David Baddiel has said that his ‘Three Lions’ football anthem with Frank Skinner and The Lightning Seeds could be “put to bed” after the England Women’s team’s Euro 2022 victory.

  • READ MORE: Why ‘Three Lions’ is still the ultimate football anthem

The comedian said in a new interview that the song, which had become part of the fabric of English football culture after decades without an international tournament win, could be less of a staple in cheering on players in future fixtures.

“The women have reset the clock,” Baddiel told BBC Radio 4’s Today programme (via The Guardian) after the win, which erased 56 years of England failing to secure a trophy.


‘Three Lions (Football’s Coming Home)’ was released in May 1996 to mark that year’s UEFA European Championship (aka the Euros), which England was hosting.

The lyric “30 years of hurt” in the chorus was a reflection on the fact that England hadn’t won a trophy since triumphing against West Germany in the 1966 FIFA World Cup.

When asked if it was now time to retire the song as well as decades of gloomy expectations, Baddiel said: “I’m very happy to think the song would, in a way, be put to bed.” He added, however, that fans may feel differently the next time England loses.

“It was beautiful to hear it sung out of Wembley [on Sunday] as we finally clinched a final, I really did think that would never happen,” Baddiel added. “It’s so amazing to actually think, ‘Oh, we’ve won, this doesn’t happen, it’s actually happened.’”
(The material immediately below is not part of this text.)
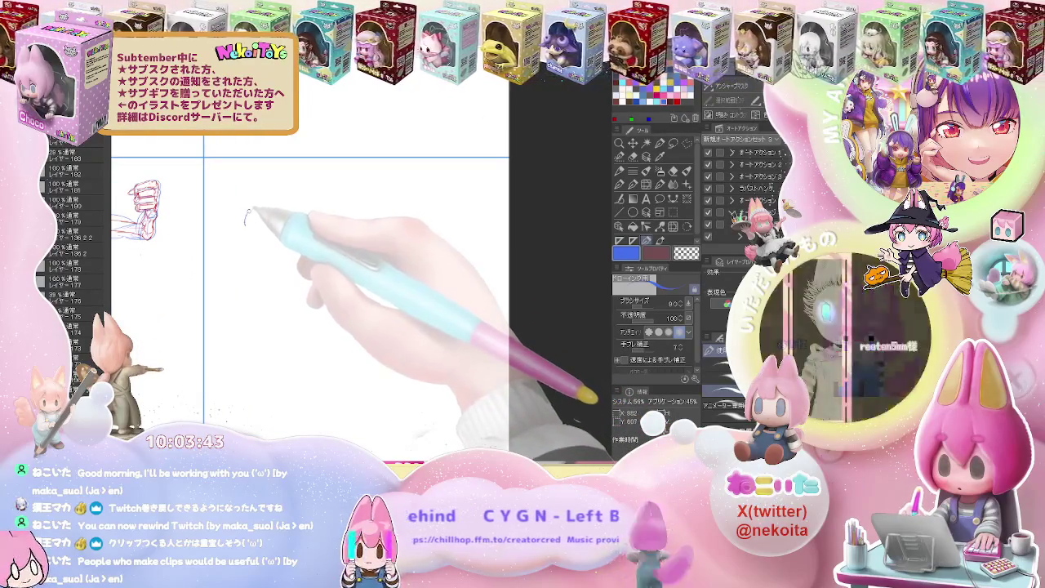
{"action": "left_click", "coordinate": [629, 102]}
The Lionesses celebrate their win at Wembley – CREDIT: Getty


The England Women’s football team gatecrashed their coach Sarina Wiegman’s press conference after the match on Sunday (July 31), singing the anthem as they danced about and climbed on top of tables. They also sung the anthem at their victory parade in London’s Traflagar Square yesterday (August 1) in front of thousands of fans.

Baddiel added: “We talk about football, we just assume you mean men’s football. Football is not default owned by men – that is something I think is only made clear very recently.

“It’s the same game, played by women or played by men. What’s totally brilliant in the last few weeks is a sense that the country can get behind it in entirely the same way,. We’ve won, not the women have won. We’ve won.”